* ASSIGNMENT *
How many lines in the data below include the word "sobre"? Respond with the number, nothing more.

===============

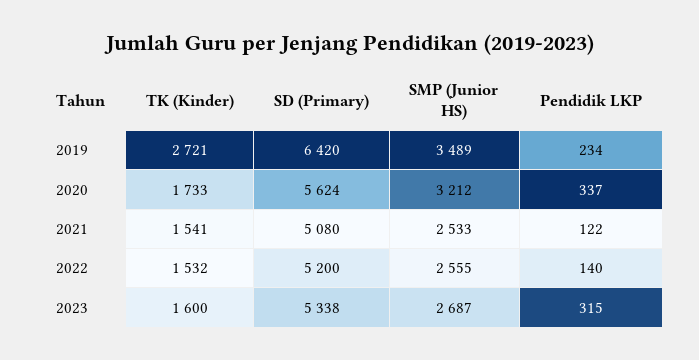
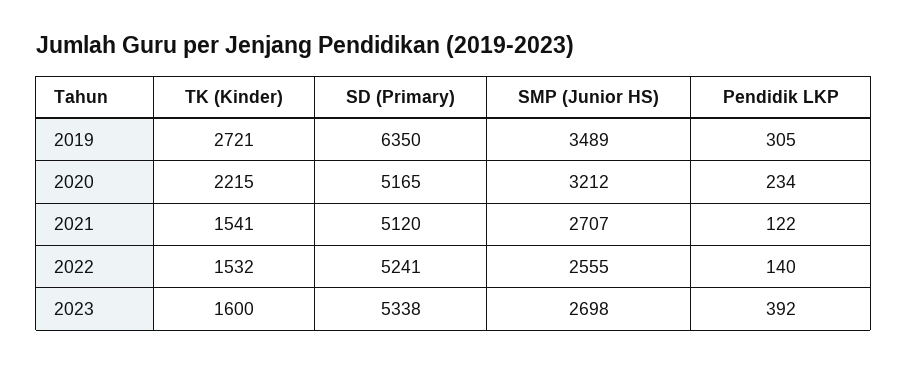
  {
    "TK (Kinder)": {
      "2019": 2721,
-     "2020": 1733,
+     "2020": 2215,
      "2021": 1541,
      "2022": 1532,
      "2023": 1600
    },
    "SD (Primary)": {
-     "2019": 6420,
+     "2019": 6350,
-     "2020": 5624,
+     "2020": 5165,
-     "2021": 5080,
+     "2021": 5120,
-     "2022": 5200,
+     "2022": 5241,
      "2023": 5338
    },
    "SMP (Junior HS)": {
      "2019": 3489,
      "2020": 3212,
-     "2021": 2533,
+     "2021": 2707,
      "2022": 2555,
-     "2023": 2687
+     "2023": 2698
    },
    "Pendidik LKP": {
-     "2019": 234,
+     "2019": 305,
-     "2020": 337,
+     "2020": 234,
      "2021": 122,
      "2022": 140,
-     "2023": 315
+     "2023": 392
    }
  }

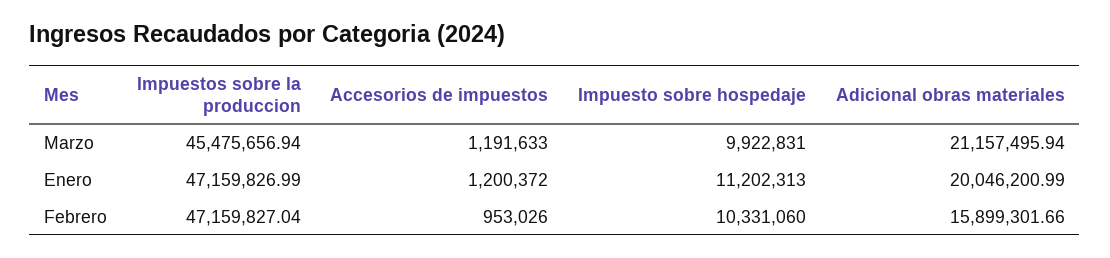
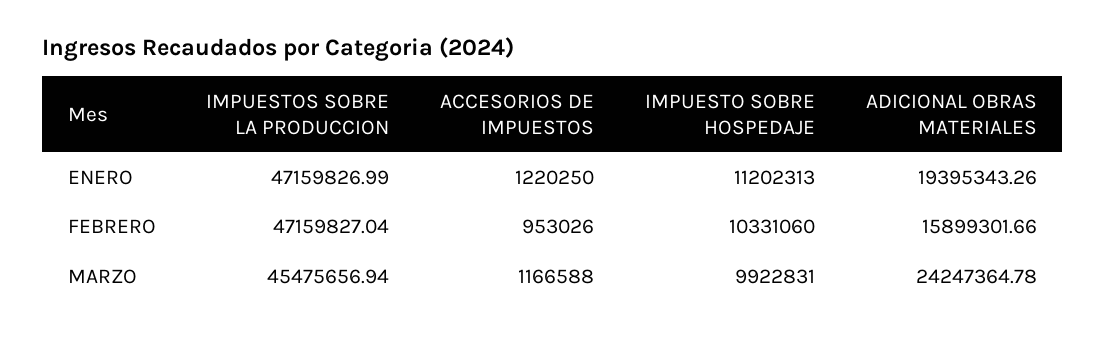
  {
    "Impuestos sobre la produccion": {
      "Marzo": 45475656.94,
      "Enero": 47159826.99,
      "Febrero": 47159827.04
    },
    "Accesorios de impuestos": {
-     "Marzo": 1191633,
+     "Marzo": 1166588,
-     "Enero": 1200372,
+     "Enero": 1220250,
      "Febrero": 953026
    },
    "Impuesto sobre hospedaje": {
      "Marzo": 9922831,
      "Enero": 11202313,
      "Febrero": 10331060
    },
    "Adicional obras materiales": {
-     "Marzo": 21157495.94,
+     "Marzo": 24247364.78,
-     "Enero": 20046200.99,
+     "Enero": 19395343.26,
      "Febrero": 15899301.66
    }
  }

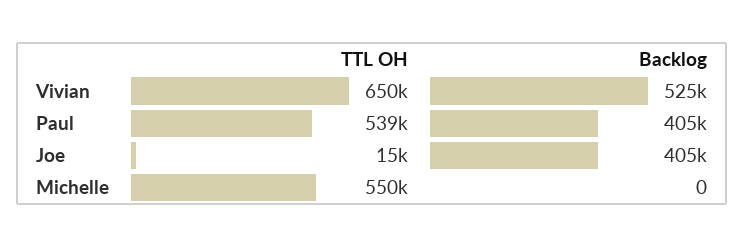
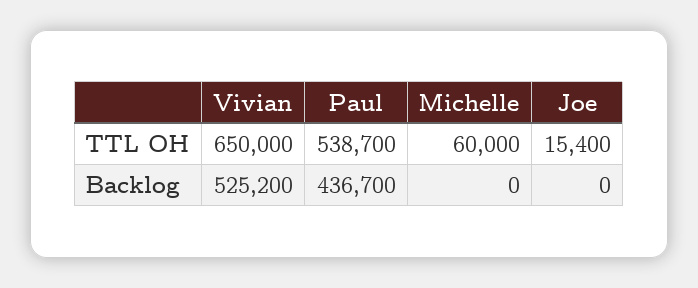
  {
    "TTL OH": {
      "Vivian": 650000,
      "Paul": 538700,
      "Joe": 15400,
-     "Michelle": 550000
+     "Michelle": 60000
    },
    "Backlog": {
      "Vivian": 525200,
-     "Paul": 405000,
+     "Paul": 436700,
-     "Joe": 405000,
+     "Joe": 0,
      "Michelle": 0
    }
  }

===============

* THE ANSWER *
2